Kimura_LLR$`model Ho` #the general model
##
## Formula: len ~ (Linf + ls * cat) * (1 - exp(-(K + ks * cat) * (age - (t0 +
## ts * cat))))
##
## Parameters:
## Estimate Std. Error t value Pr(>|t|)
## Linf 61.23328 1.17097 52.293 < 2e-16 ***
## ls -5.25527 1.63286 -3.218 0.00477 **
## K 0.29625 0.02772 10.687 3.18e-09 ***
## ks 0.08933 0.04947 1.806 0.08771 .
## t0 -0.05726 0.16912 -0.339 0.73883
## ts 0.22860 0.22534 1.014 0.32380
## ---
## Signif. codes: 0 '***' 0.001 '**' 0.01 '*' 0.05 '.' 0.1 ' ' 1
##
## Residual standard error: 1.637 on 18 degrees of freedom
##
## Number of iterations to convergence: 6
## Achieved convergence tolerance: 3.185e-06
Kimura_LLR$`model H3` #the model that has a single value for t0
##
## Formula: len ~ (Linf + ls * cat) * (1 - exp(-(K + ks * cat) * (age - t0)))
##
## Parameters:
## Estimate Std. Error t value Pr(>|t|)
## Linf 60.76750 1.02367 59.362 < 2e-16 ***
## ls -4.31371 1.39327 -3.096 0.00595 **
## K 0.31322 0.02359 13.280 4.59e-11 ***
## ks 0.04765 0.02859 1.667 0.11196
## t0 0.05705 0.11290 0.505 0.61914
## ---
## Signif. codes: 0 '***' 0.001 '**' 0.01 '*' 0.05 '.' 0.1 ' ' 1
##
## Residual standard error: 1.634 on 19 degrees of freedom
##
## Number of iterations to convergence: 6
## Achieved convergence tolerance: 2.547e-06
Once a model is slected, then these types of printouts provide the parameters for your predictive function.

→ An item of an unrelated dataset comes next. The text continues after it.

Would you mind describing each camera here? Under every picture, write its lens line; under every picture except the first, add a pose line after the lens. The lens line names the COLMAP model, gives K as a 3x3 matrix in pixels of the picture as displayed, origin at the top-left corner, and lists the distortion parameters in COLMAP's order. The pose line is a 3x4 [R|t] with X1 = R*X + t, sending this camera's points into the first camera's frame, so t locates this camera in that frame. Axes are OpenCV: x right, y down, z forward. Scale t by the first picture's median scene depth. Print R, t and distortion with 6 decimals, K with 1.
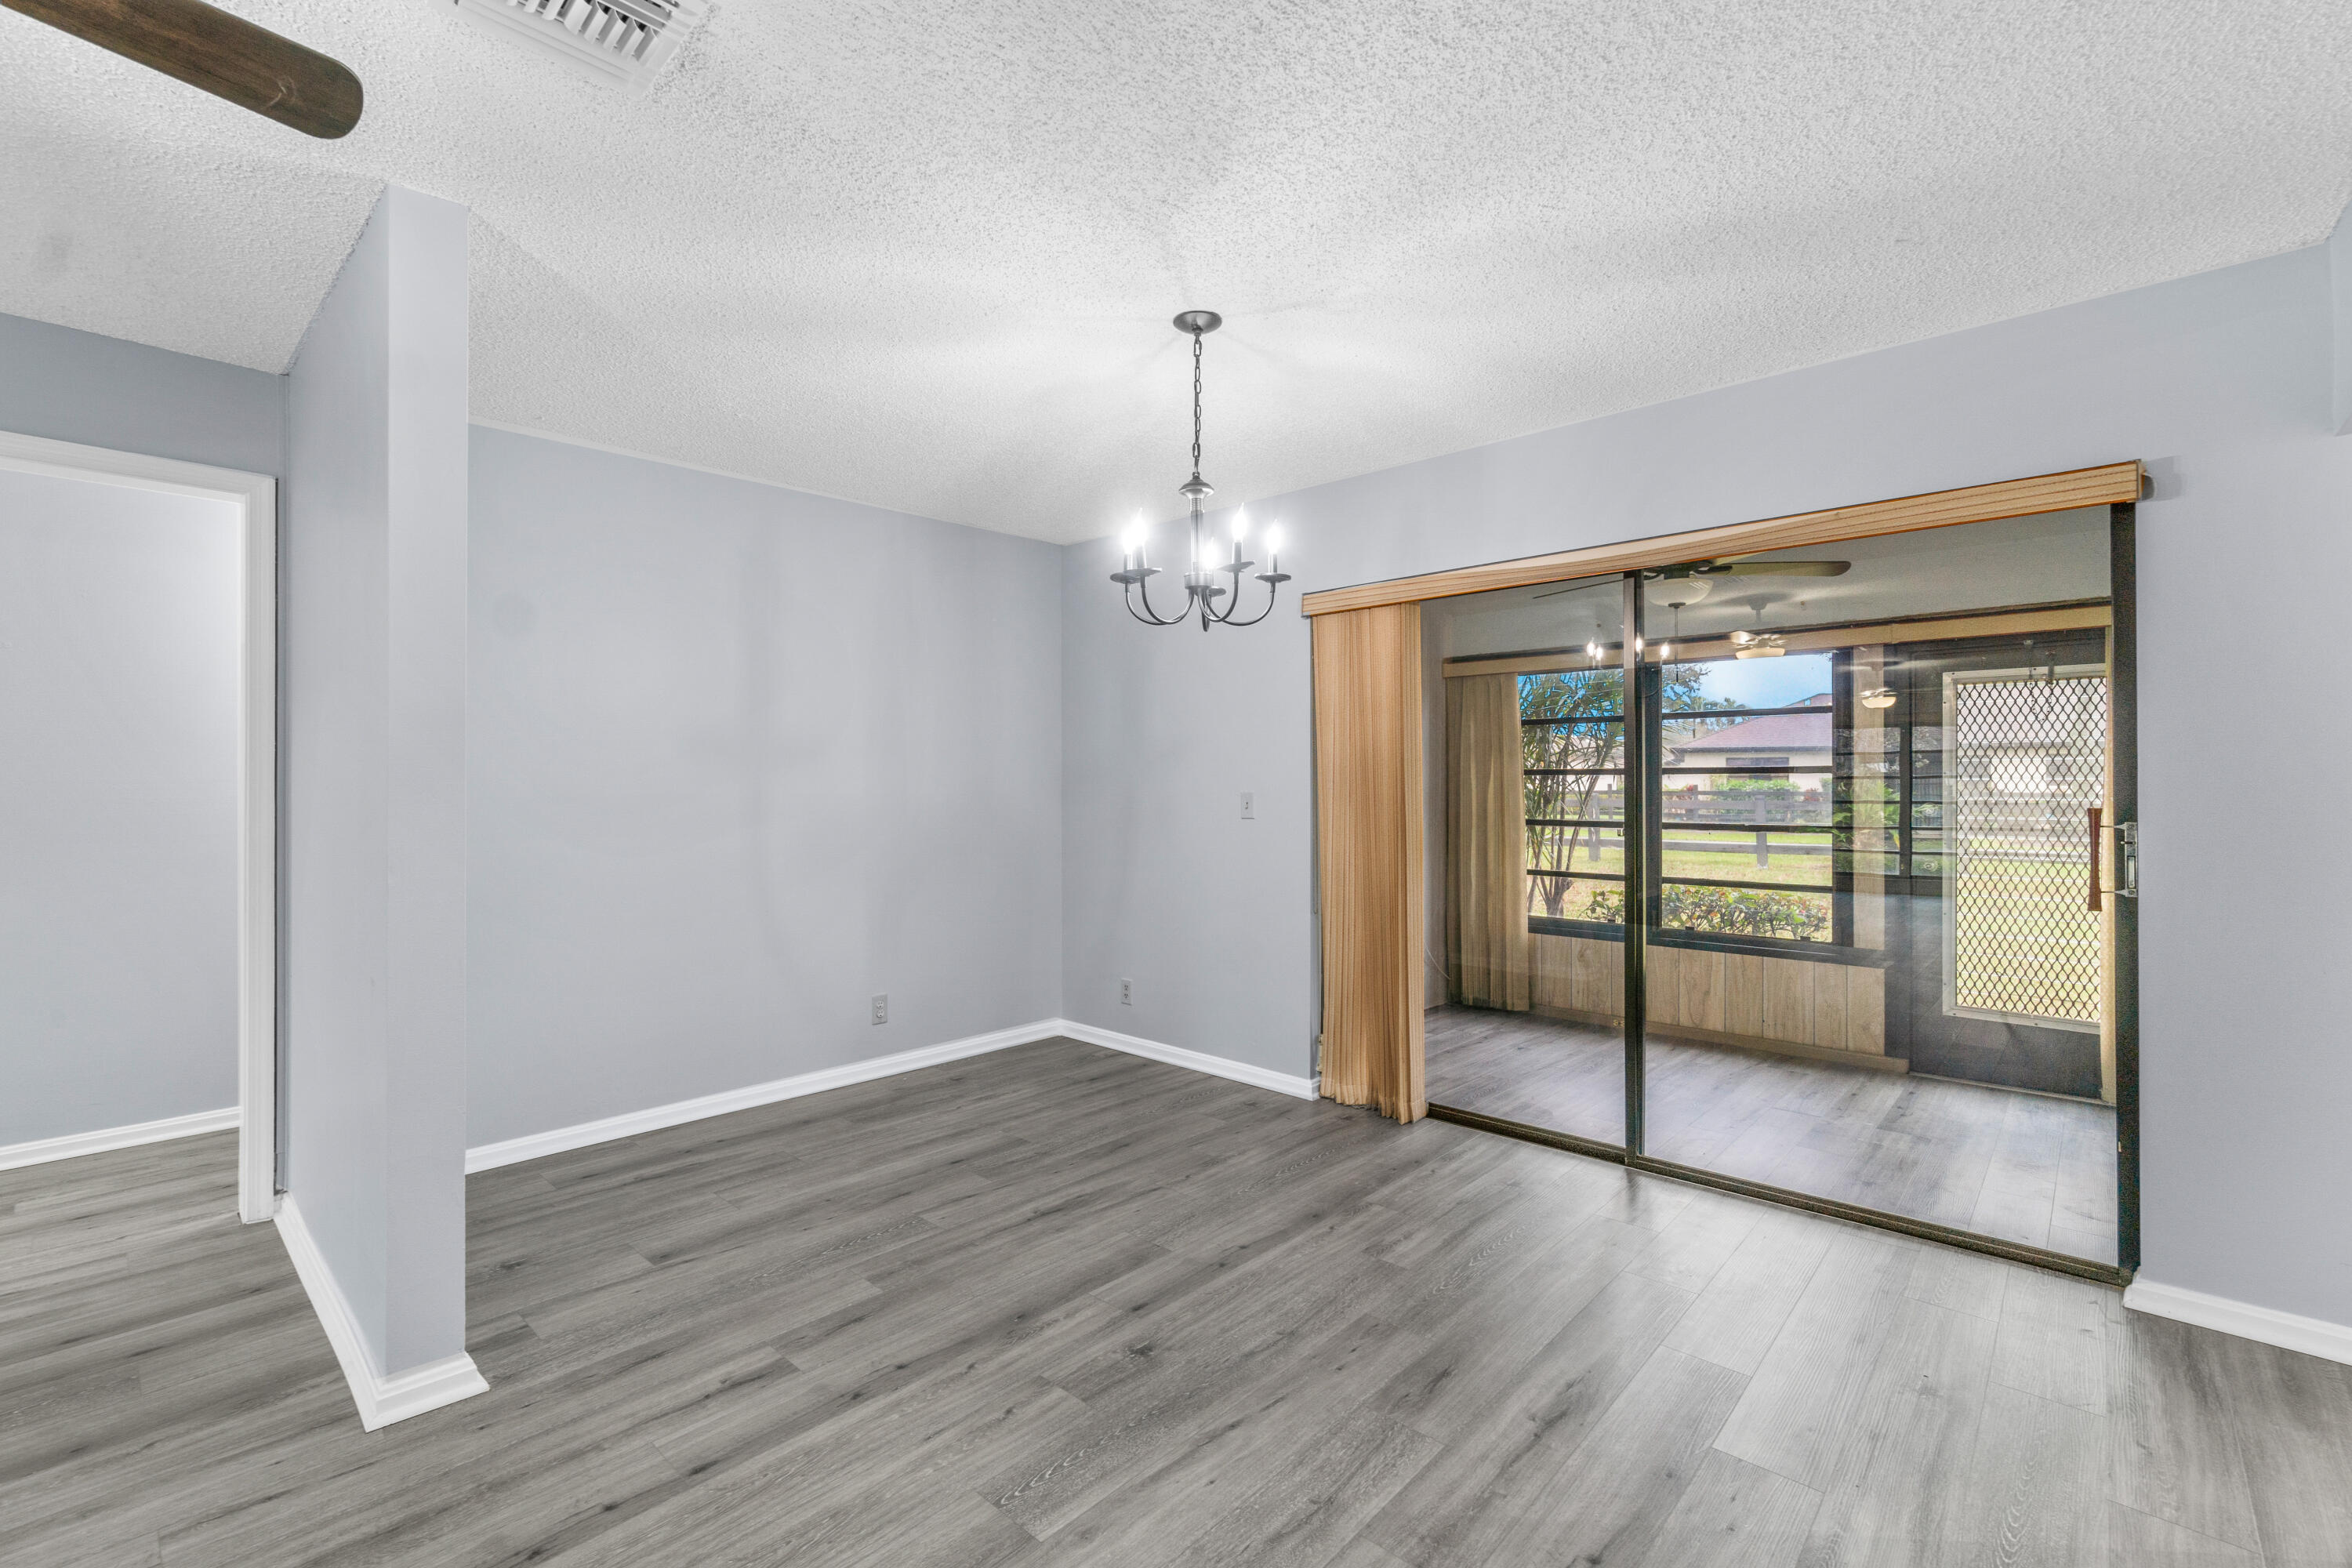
lens RADIAL K [[1016.6, 0, 1169.3], [0, 1016.6, 782.8], [0, 0, 1]] dist [-0.006973, 0.002601]
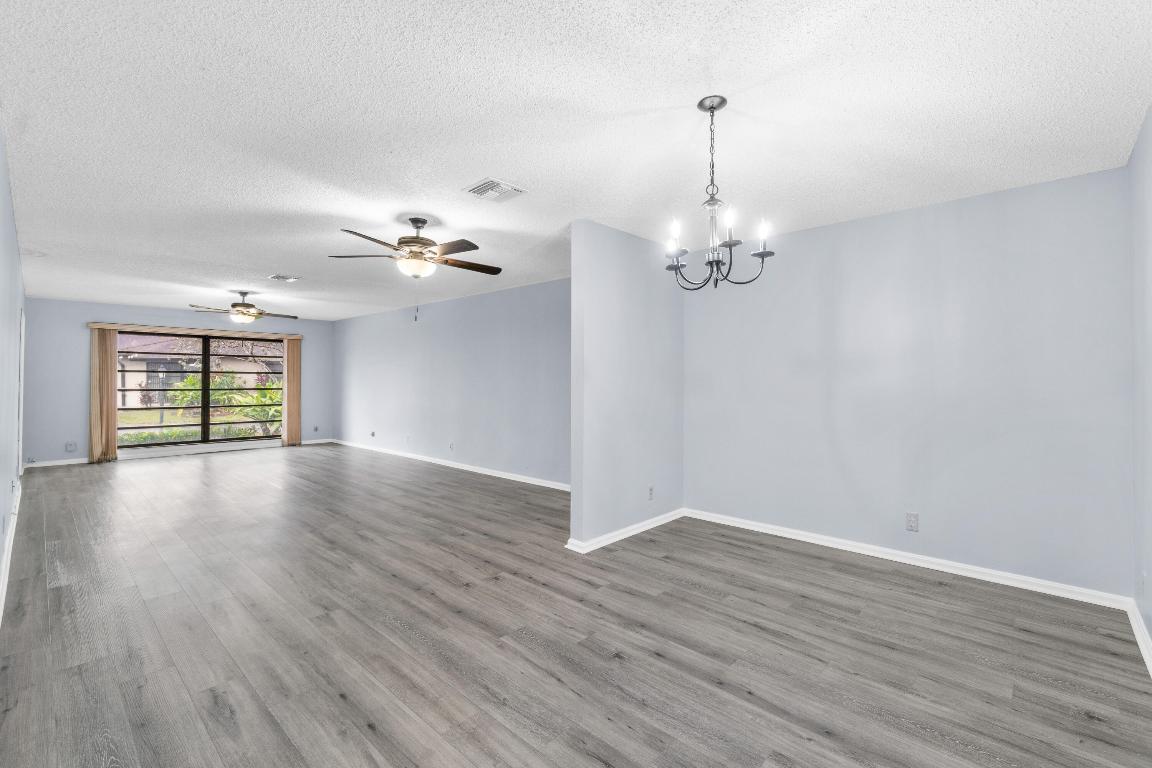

We have approached this data set from several different, complementary angles. We easily dismissed the linear model approach and highlight the VBGM. We concluded that sexually dimorphic growth was evident based on graphs and statistical inference. We have not explored alternatives to the VBGM, which is another subject entirely. Nonetheless, the VBGM is based on biological principles of growth, familar to most everyone, and a perfectly good place to start.
A non-linear model with sex-specific parameters was well justified with this dataset. Older females are about 5 cm larger, on average, than males, and this is likely be to important in fishery applications. Using this form of the VBGM, \(K\) is correlated with \(L_∞\) so it is not surprising that \(K\) is at least marginally different between sexes.
Nonetheless, choosing between the specific models, such as Ho and H3, may depend on the context of the study. Since there is no statistical or biological support that \(t_o\) varies between sexes, then the H3 model is probably adequate. In fact, if simplicity is a premium, it could be argued that \(t_o\) could become fixed at zero and the VBGM would become a 2-parameter model. On the other hand, if growth at the end of the first year is important, sex-specific values for \(t_o\) may be more predictive, at least based on this dataset. Then the question shifts to how representative this dataset is for future applications. That may depend on the sample coverage and the number of independent samples, which goes back to sample design, something we can only evaluate after the fact.